Вопреки всем своим принципам он не может не восхищаться тем, как Шерлок, затягиваясь, медленно выпускает дым, словно это нечто священное. Каждый вдох, каждый выдох — во всём этом будто кроется загадка, некое сакральное знание, доступное только Шерлоку. Джон никак не может избавиться от ощущения, что в этих простых действиях скрыта магия, что каждое облачко дыма — часть того мира, который они с Шерлоком могли бы разделить, если бы только решились переступить те невидимые границы, что когда-то установили между собой.

— Ты слишком громко думаешь, Джон, — Шерлок отмирает первым и слегка поворачивается к Джону. Теперь он точно кажется божеством: свет путается в чужих кудрях, мягко подсвечивая их, придавая сходство с нимбом.

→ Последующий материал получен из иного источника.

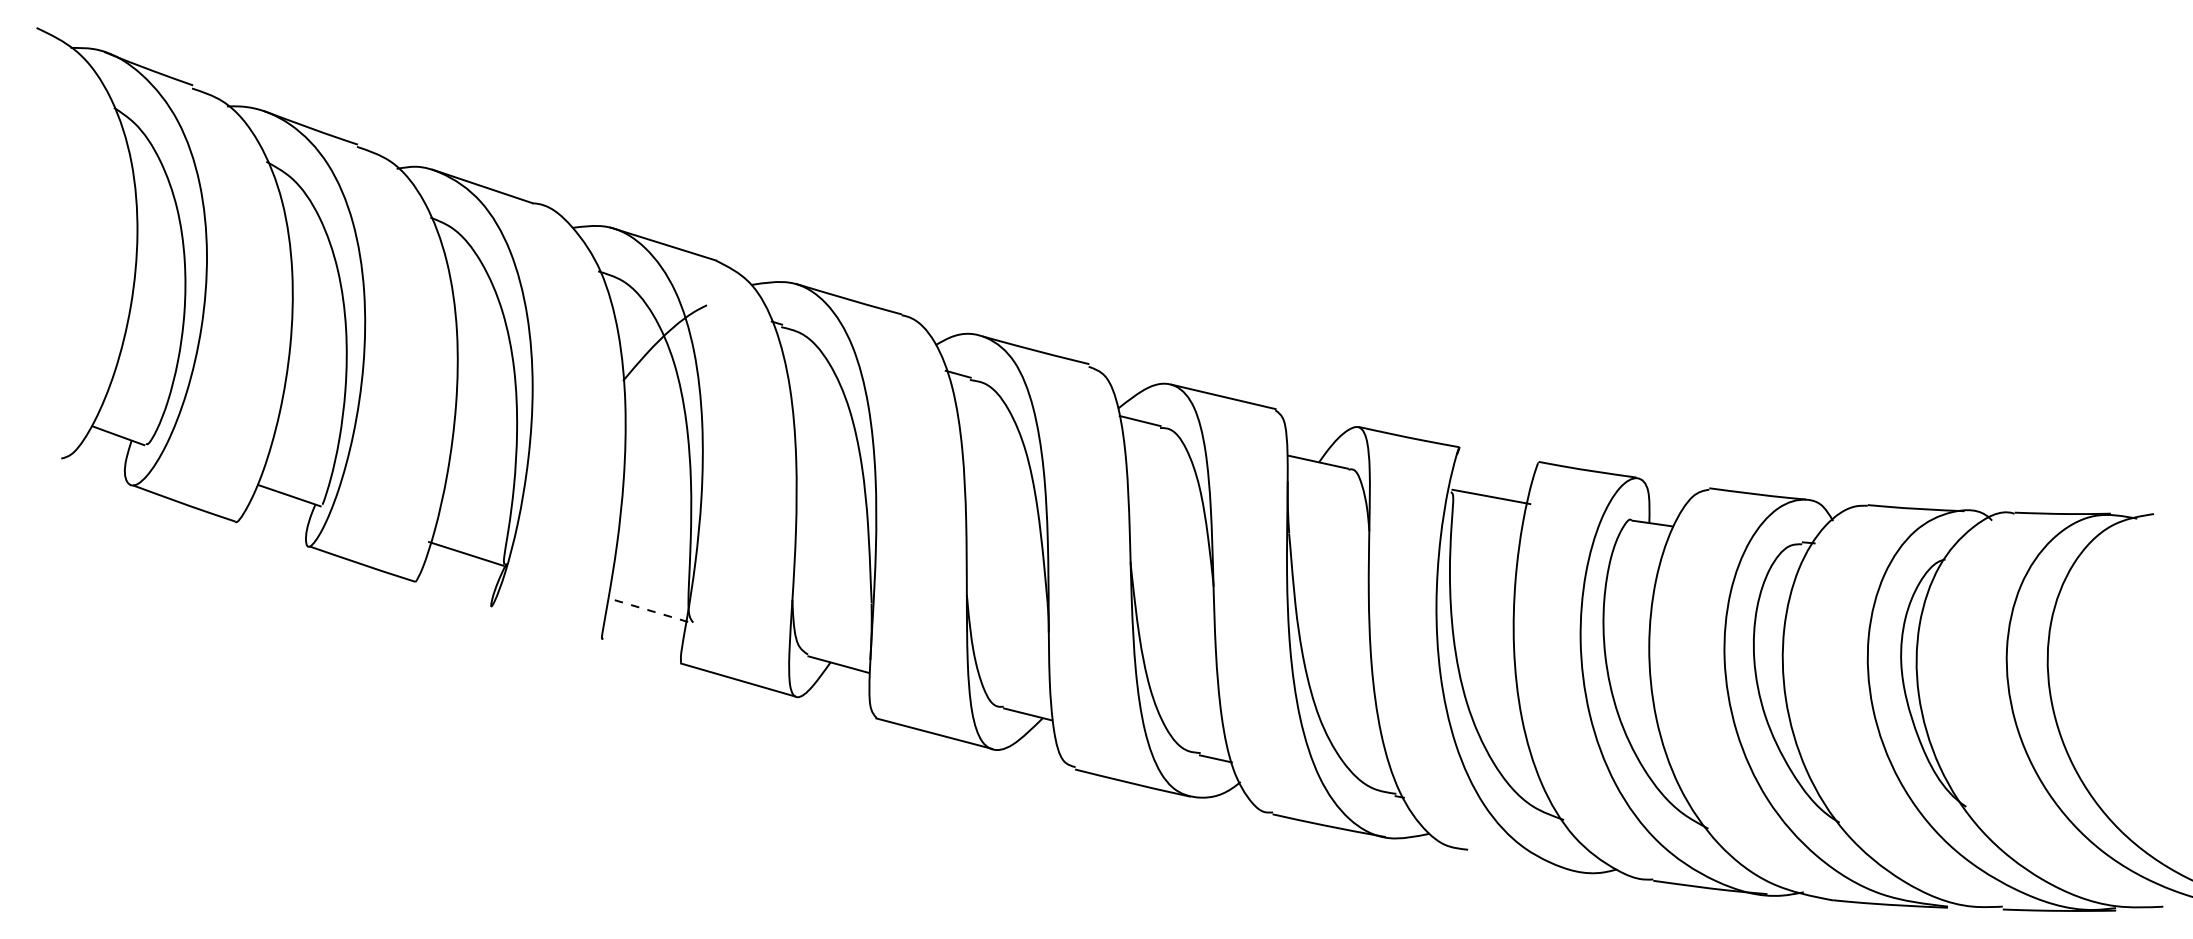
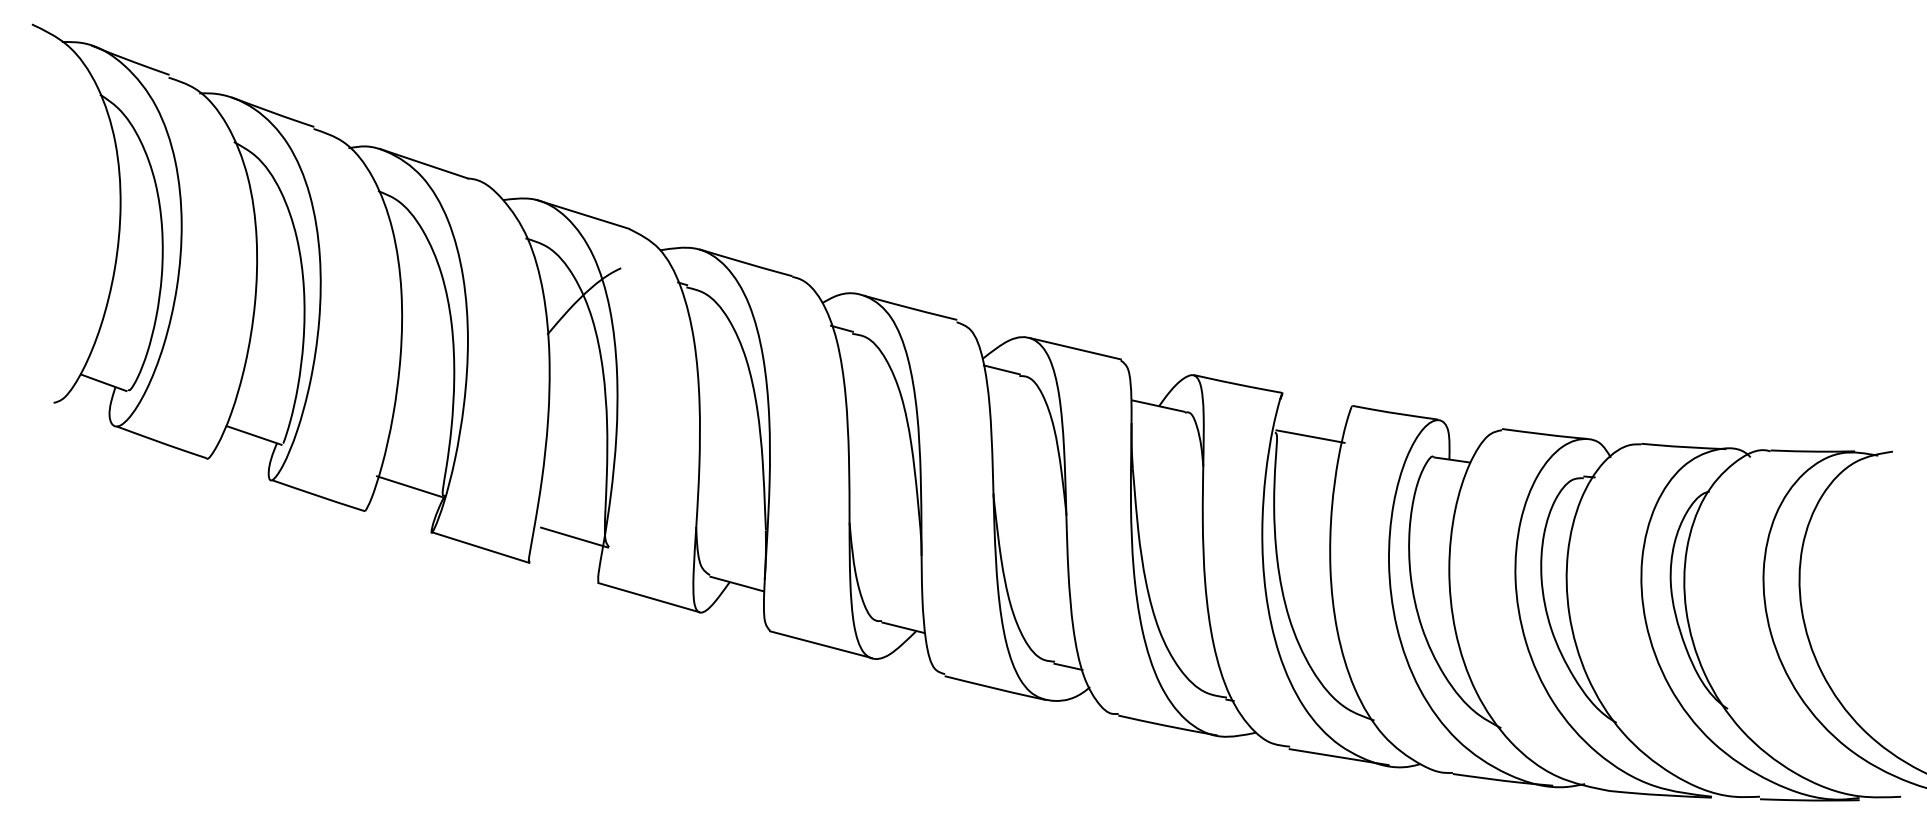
line: (653, 611) -> (574, 537), dashed -> solid
line: (546, 622) -> (480, 546), added
line: (1523, 861) -> (1338, 757), added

Шерлок бы только фыркнул и закатил глаза, узнай, каким видит его сейчас друг.

Джон вздрагивает от этих слов и готов молиться всем богам, чтобы Шерлок не увидел, как ползёт краснота от кончиков ушей, заливая румянцем скулы. Он шумно сглатывает и переминается с ноги на ногу.

— Шерлок, — начинает Джон, стараясь не смотреть другу в глаза, пытаясь скрыть от него свою реакцию на увиденное. Но проще было сквозь землю провалиться, чем обмануть Шерлока. Наверняка, тот уже уловил учащённое дыхание Джона, подскочивший до бешеных отметок пульс тоже вряд ли остался незамеченным. — Ты.. ты… же… — Джон подбирает слова, пытаясь совладать с собственным голосом, что так предательски дрожит сейчас, — знаешь же, что это вредно, не так ли? — выпаливает он скороговоркой, прекрасно понимая всю абсурдность своих слов. Шерлок не ребёнок вовсе, чтобы читать ему лекции о вреде курения, но Джону просто необходимо хоть что-то говорить сейчас, иначе он просто с ума сойдёт.